Records to process START
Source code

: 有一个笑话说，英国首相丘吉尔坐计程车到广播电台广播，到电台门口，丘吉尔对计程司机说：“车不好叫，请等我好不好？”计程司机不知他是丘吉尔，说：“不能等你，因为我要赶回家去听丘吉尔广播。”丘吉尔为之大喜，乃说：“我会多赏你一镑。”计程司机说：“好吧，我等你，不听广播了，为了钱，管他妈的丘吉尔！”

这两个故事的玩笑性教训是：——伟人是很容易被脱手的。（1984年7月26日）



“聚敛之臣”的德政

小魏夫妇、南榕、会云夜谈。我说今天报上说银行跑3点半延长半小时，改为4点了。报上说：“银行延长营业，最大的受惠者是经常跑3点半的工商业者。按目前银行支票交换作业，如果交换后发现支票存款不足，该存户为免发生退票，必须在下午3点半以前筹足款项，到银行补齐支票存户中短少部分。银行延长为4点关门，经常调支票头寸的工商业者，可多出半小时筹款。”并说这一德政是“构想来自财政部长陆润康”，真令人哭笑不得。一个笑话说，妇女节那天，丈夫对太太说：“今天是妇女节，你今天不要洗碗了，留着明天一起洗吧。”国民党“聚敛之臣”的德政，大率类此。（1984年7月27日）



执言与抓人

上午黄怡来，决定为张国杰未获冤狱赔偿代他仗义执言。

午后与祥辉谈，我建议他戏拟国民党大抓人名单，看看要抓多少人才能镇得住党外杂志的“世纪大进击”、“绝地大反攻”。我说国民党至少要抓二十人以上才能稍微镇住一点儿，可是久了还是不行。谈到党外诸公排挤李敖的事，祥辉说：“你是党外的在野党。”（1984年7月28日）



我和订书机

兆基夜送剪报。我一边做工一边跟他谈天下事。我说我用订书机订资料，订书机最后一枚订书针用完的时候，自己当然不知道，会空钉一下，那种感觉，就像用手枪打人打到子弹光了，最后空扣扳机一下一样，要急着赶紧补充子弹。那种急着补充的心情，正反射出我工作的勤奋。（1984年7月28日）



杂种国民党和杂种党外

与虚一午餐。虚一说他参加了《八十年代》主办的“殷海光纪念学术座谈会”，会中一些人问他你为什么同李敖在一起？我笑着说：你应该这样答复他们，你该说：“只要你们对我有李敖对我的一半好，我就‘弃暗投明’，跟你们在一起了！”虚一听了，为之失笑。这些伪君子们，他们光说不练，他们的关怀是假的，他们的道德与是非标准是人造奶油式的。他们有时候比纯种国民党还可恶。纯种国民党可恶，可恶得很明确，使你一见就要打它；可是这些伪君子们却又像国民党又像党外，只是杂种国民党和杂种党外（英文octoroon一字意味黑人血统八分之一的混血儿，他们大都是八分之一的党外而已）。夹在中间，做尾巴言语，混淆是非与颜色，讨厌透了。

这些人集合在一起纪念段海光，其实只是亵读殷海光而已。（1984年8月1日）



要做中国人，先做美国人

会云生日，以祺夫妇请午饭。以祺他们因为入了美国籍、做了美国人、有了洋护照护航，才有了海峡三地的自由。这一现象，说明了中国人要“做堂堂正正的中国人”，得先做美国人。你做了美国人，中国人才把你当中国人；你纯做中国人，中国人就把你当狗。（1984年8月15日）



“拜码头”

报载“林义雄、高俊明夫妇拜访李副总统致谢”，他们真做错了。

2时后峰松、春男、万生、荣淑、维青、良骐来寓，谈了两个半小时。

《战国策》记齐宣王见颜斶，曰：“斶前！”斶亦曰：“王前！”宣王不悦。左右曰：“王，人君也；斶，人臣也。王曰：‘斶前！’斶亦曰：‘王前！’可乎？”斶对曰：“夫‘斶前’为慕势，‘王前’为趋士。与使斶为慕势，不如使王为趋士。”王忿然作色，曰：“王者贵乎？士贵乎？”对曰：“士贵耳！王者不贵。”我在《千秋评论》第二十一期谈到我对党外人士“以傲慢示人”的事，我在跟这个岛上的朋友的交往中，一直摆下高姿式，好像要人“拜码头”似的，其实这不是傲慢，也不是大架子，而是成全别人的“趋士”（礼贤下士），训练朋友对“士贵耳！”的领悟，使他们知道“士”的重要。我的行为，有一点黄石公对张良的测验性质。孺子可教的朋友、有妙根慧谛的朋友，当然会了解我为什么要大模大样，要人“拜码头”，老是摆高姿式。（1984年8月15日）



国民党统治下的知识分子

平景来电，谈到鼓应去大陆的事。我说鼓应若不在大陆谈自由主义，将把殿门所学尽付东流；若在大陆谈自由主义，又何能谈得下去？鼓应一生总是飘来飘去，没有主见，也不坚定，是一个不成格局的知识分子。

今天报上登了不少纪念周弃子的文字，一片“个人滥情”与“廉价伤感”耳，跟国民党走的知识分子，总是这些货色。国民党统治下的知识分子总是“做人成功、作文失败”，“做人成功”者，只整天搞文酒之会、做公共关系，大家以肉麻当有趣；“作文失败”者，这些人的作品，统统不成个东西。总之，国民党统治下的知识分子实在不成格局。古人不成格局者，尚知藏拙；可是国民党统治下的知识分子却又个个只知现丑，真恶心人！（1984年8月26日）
Records to process END
• Task brief
Everything above from the line with "小魏夫妇、南榕、会云夜谈。我" to the line with "与虚一午餐。虚一说他参加了《", both included, must be repeated exactly, and nothing outside that range.

• Written answer
小魏夫妇、南榕、会云夜谈。我说今天报上说银行跑3点半延长半小时，改为4点了。报上说：“银行延长营业，最大的受惠者是经常跑3点半的工商业者。按目前银行支票交换作业，如果交换后发现支票存款不足，该存户为免发生退票，必须在下午3点半以前筹足款项，到银行补齐支票存户中短少部分。银行延长为4点关门，经常调支票头寸的工商业者，可多出半小时筹款。”并说这一德政是“构想来自财政部长陆润康”，真令人哭笑不得。一个笑话说，妇女节那天，丈夫对太太说：“今天是妇女节，你今天不要洗碗了，留着明天一起洗吧。”国民党“聚敛之臣”的德政，大率类此。（1984年7月27日）



执言与抓人

上午黄怡来，决定为张国杰未获冤狱赔偿代他仗义执言。

午后与祥辉谈，我建议他戏拟国民党大抓人名单，看看要抓多少人才能镇得住党外杂志的“世纪大进击”、“绝地大反攻”。我说国民党至少要抓二十人以上才能稍微镇住一点儿，可是久了还是不行。谈到党外诸公排挤李敖的事，祥辉说：“你是党外的在野党。”（1984年7月28日）



我和订书机

兆基夜送剪报。我一边做工一边跟他谈天下事。我说我用订书机订资料，订书机最后一枚订书针用完的时候，自己当然不知道，会空钉一下，那种感觉，就像用手枪打人打到子弹光了，最后空扣扳机一下一样，要急着赶紧补充子弹。那种急着补充的心情，正反射出我工作的勤奋。（1984年7月28日）



杂种国民党和杂种党外

与虚一午餐。虚一说他参加了《八十年代》主办的“殷海光纪念学术座谈会”，会中一些人问他你为什么同李敖在一起？我笑着说：你应该这样答复他们，你该说：“只要你们对我有李敖对我的一半好，我就‘弃暗投明’，跟你们在一起了！”虚一听了，为之失笑。这些伪君子们，他们光说不练，他们的关怀是假的，他们的道德与是非标准是人造奶油式的。他们有时候比纯种国民党还可恶。纯种国民党可恶，可恶得很明确，使你一见就要打它；可是这些伪君子们却又像国民党又像党外，只是杂种国民党和杂种党外（英文octoroon一字意味黑人血统八分之一的混血儿，他们大都是八分之一的党外而已）。夹在中间，做尾巴言语，混淆是非与颜色，讨厌透了。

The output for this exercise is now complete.